§ What is required:
Filter the entries down to the lines containing "front", and copy those lines.

[Record extracts — start]

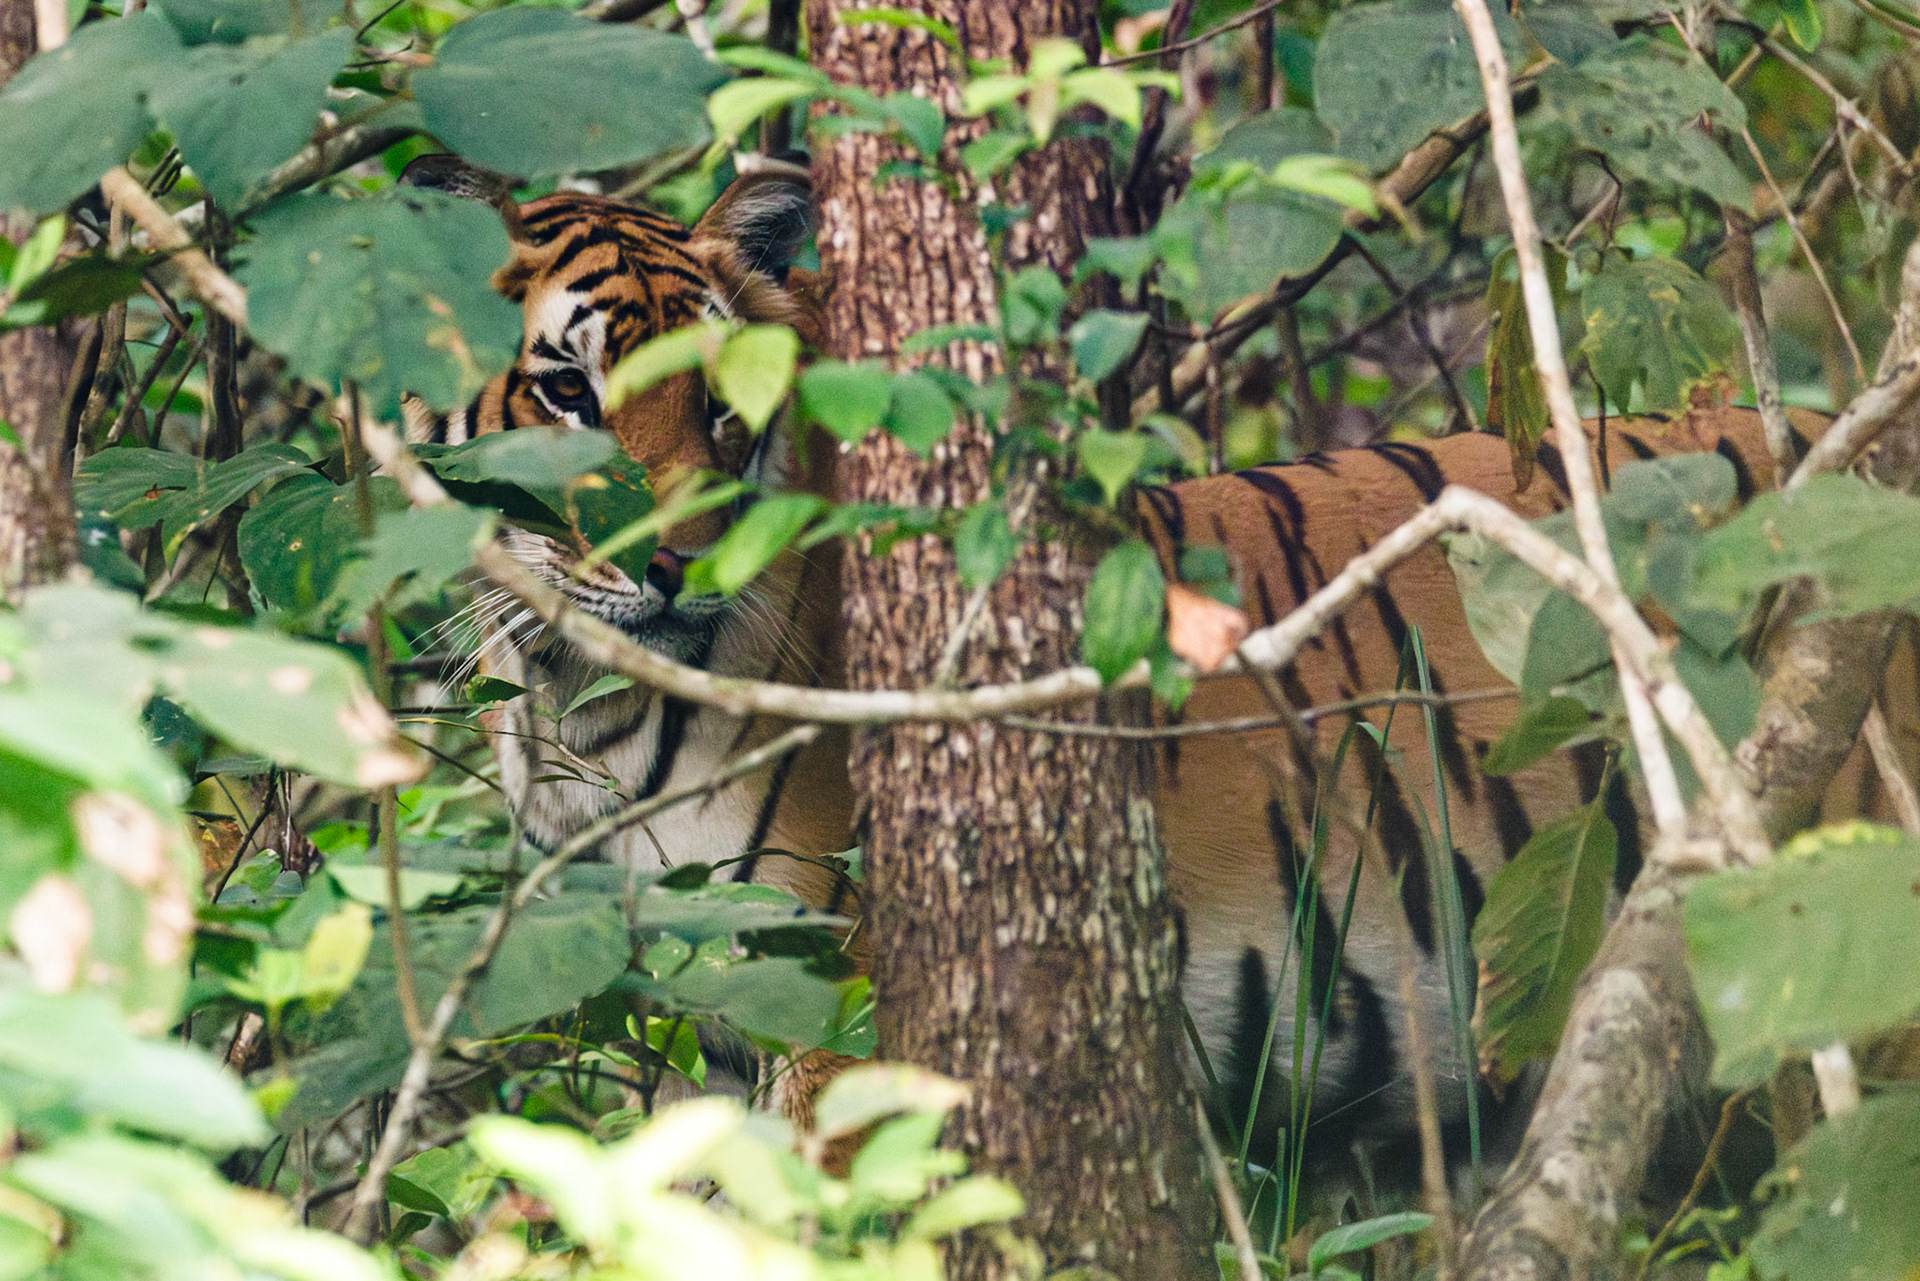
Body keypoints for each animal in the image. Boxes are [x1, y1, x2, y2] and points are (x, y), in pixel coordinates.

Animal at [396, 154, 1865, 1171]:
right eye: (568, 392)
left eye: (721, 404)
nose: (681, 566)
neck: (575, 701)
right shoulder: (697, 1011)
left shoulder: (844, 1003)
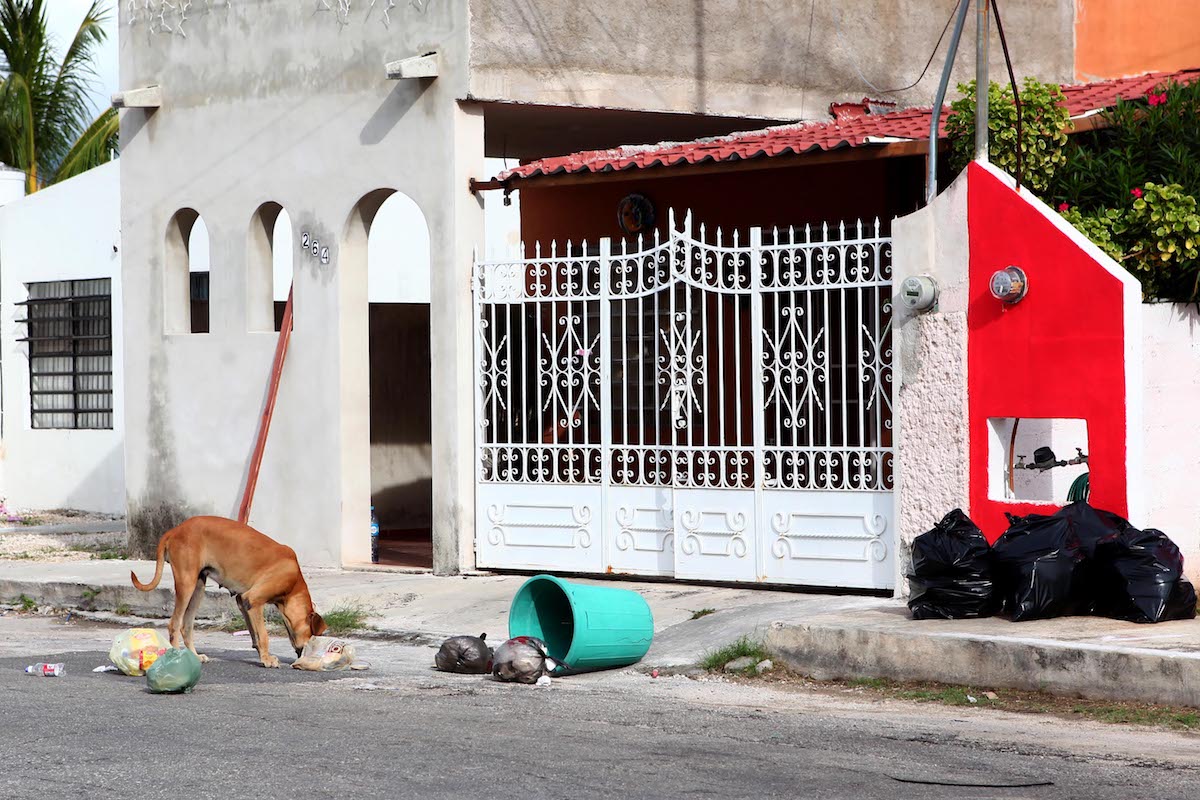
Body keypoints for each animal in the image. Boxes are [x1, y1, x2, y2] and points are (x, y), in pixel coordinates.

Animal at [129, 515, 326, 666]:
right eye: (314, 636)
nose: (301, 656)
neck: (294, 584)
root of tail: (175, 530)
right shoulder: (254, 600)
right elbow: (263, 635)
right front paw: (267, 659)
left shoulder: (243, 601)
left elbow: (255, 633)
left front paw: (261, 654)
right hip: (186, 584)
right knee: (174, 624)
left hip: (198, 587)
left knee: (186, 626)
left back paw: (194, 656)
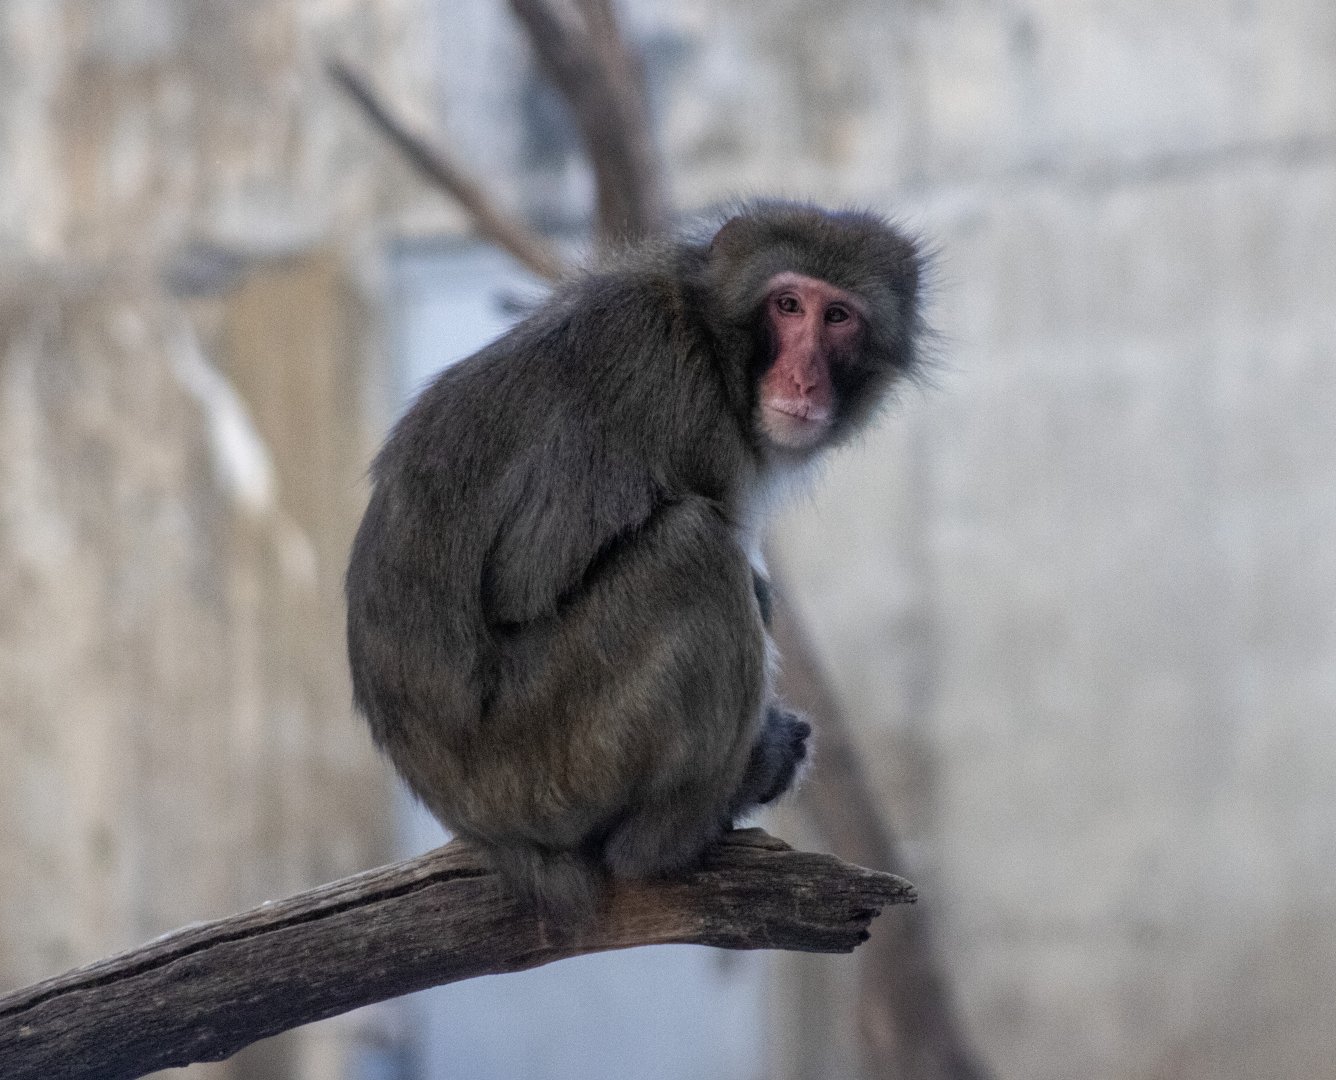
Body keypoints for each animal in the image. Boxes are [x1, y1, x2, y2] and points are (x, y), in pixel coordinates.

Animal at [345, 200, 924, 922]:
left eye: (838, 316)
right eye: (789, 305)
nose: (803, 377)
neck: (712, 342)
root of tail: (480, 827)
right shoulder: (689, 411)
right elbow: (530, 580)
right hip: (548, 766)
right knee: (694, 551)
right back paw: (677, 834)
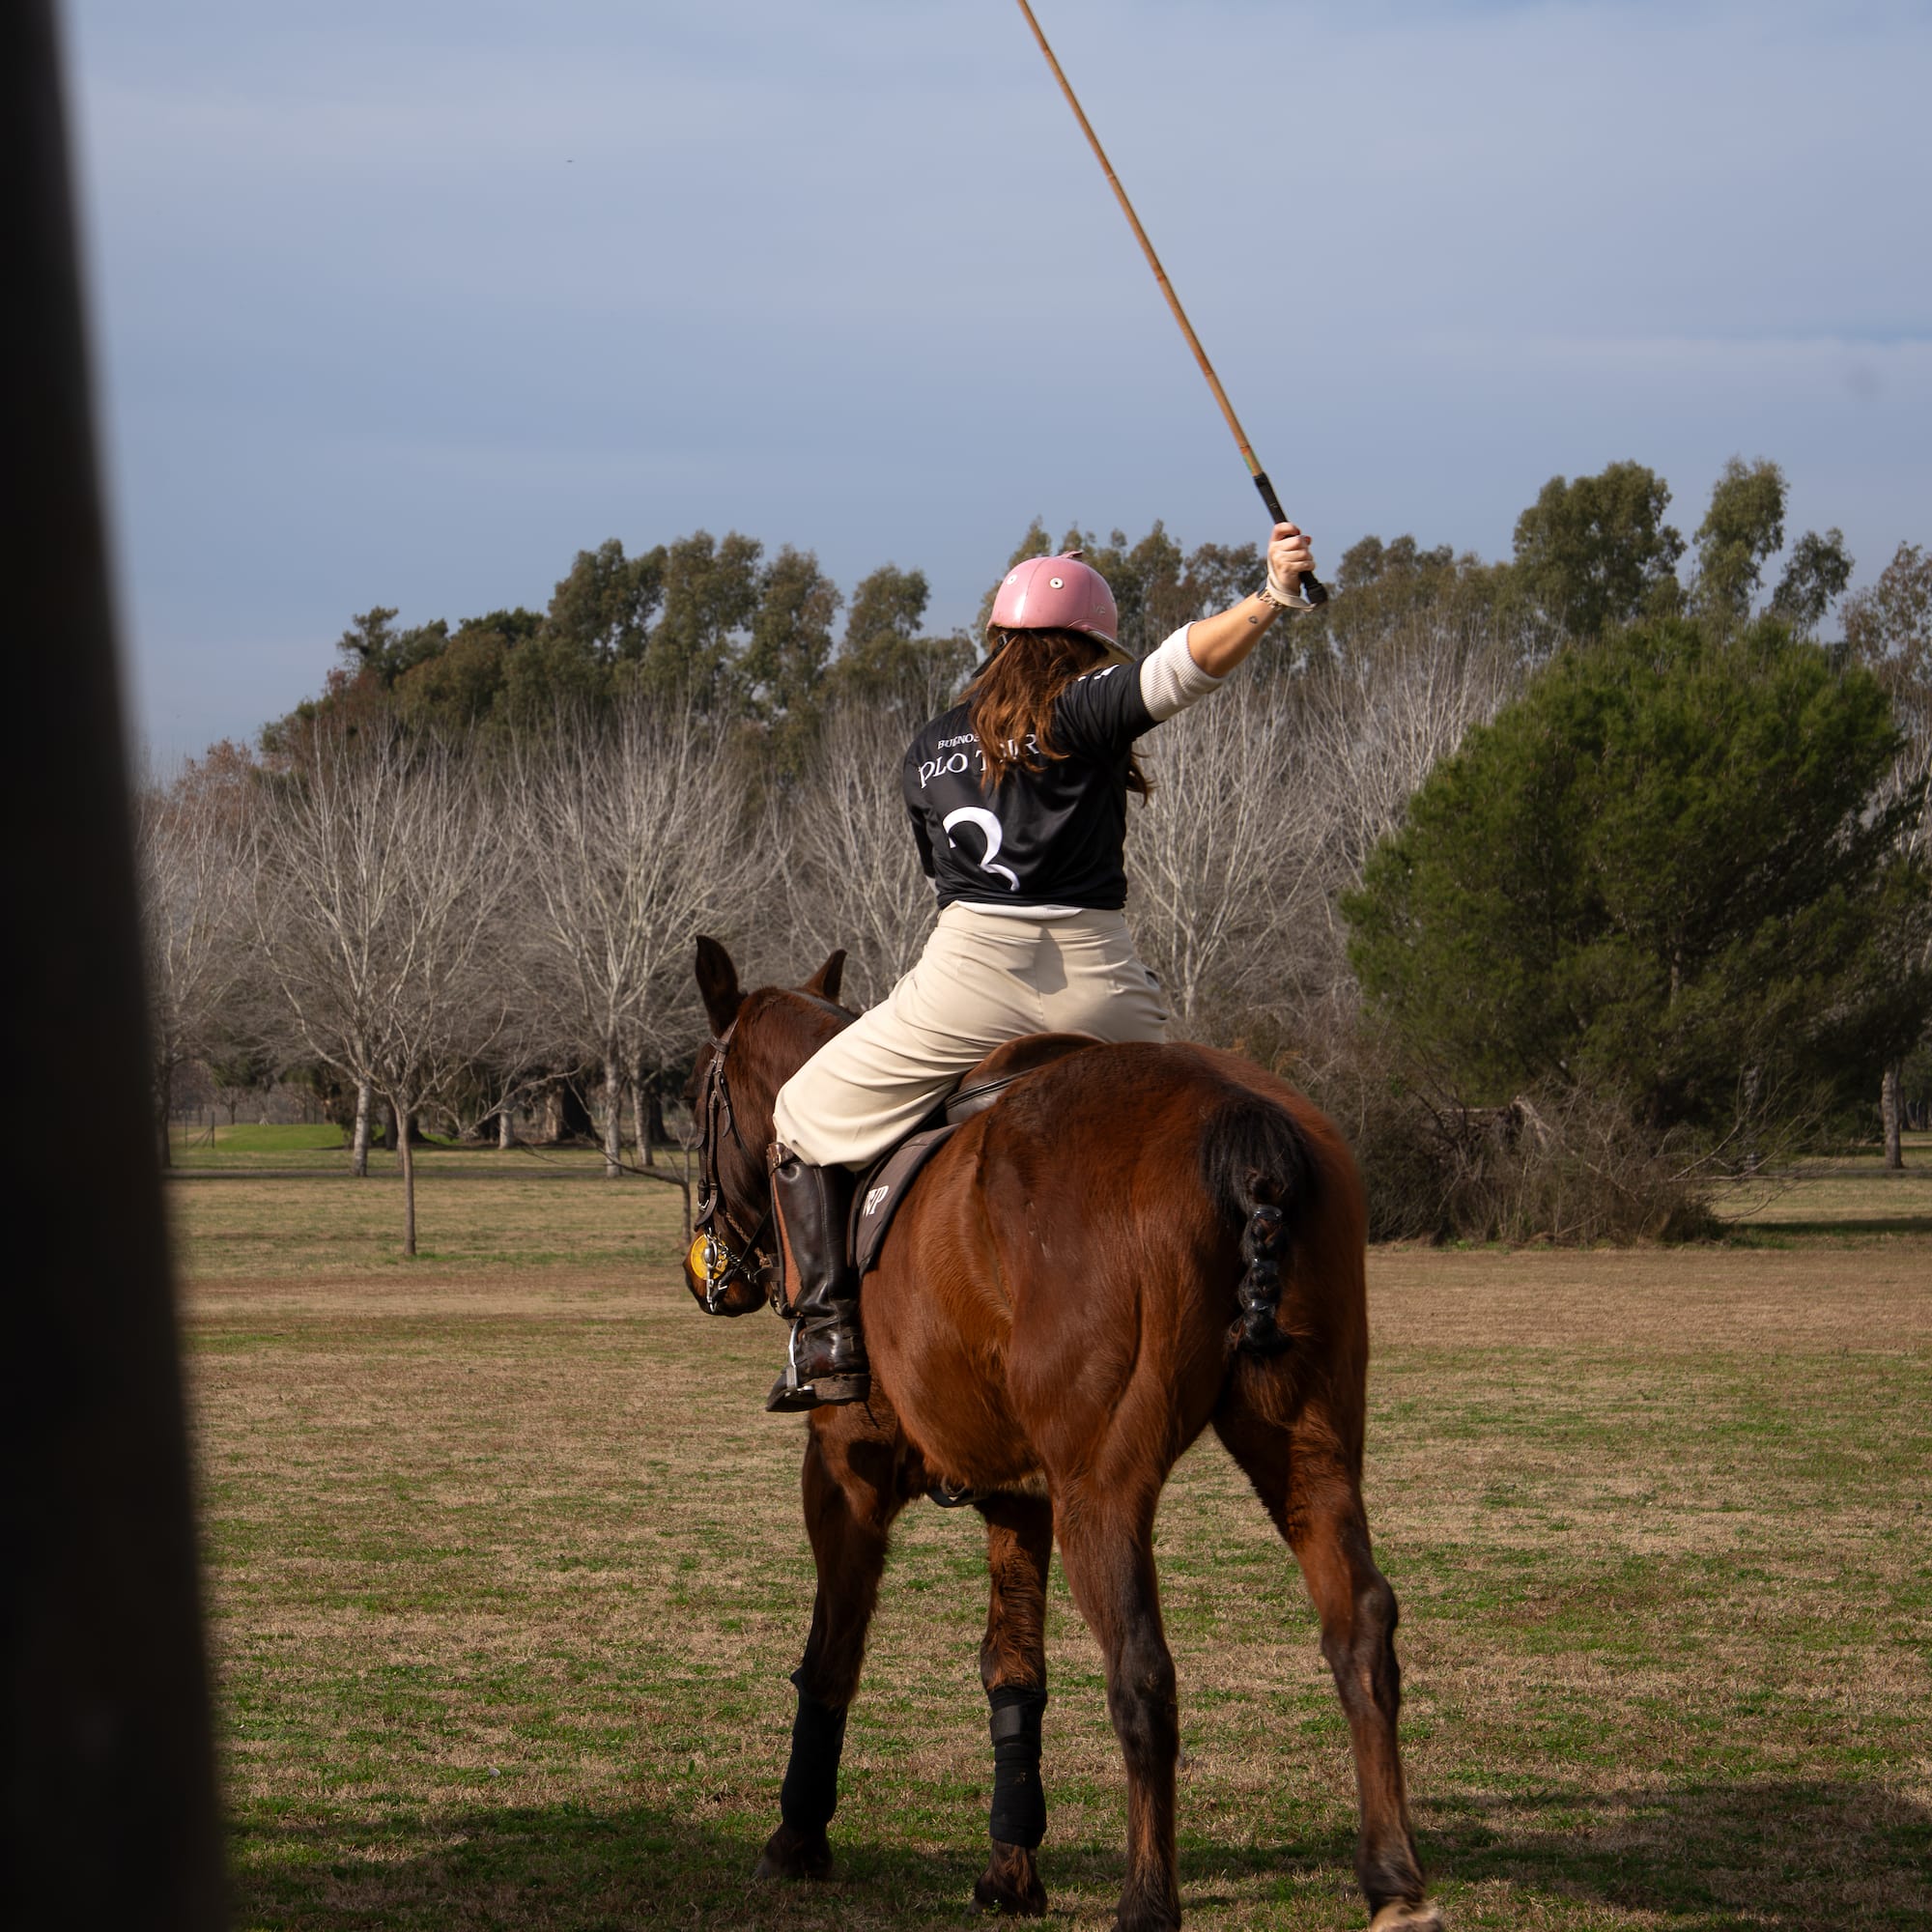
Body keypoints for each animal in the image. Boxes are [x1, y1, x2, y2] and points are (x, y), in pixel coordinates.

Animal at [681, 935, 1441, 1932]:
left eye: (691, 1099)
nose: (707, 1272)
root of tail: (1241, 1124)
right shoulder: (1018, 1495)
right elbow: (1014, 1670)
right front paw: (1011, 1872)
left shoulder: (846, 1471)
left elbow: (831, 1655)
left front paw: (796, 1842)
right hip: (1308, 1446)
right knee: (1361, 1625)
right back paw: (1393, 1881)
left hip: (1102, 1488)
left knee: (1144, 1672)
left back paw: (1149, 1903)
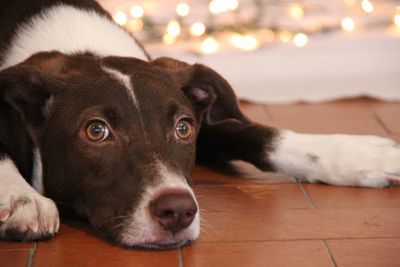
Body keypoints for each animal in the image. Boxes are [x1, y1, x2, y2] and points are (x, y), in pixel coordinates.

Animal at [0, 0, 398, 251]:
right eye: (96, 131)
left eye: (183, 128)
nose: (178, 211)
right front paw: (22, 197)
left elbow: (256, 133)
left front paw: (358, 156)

[Record extracts — finish]

§ The answer:
right front paw: (267, 659)
left front paw: (261, 654)
right front paw: (1011, 1872)
left front paw: (796, 1842)
right front paw: (22, 197)
left front paw: (358, 156)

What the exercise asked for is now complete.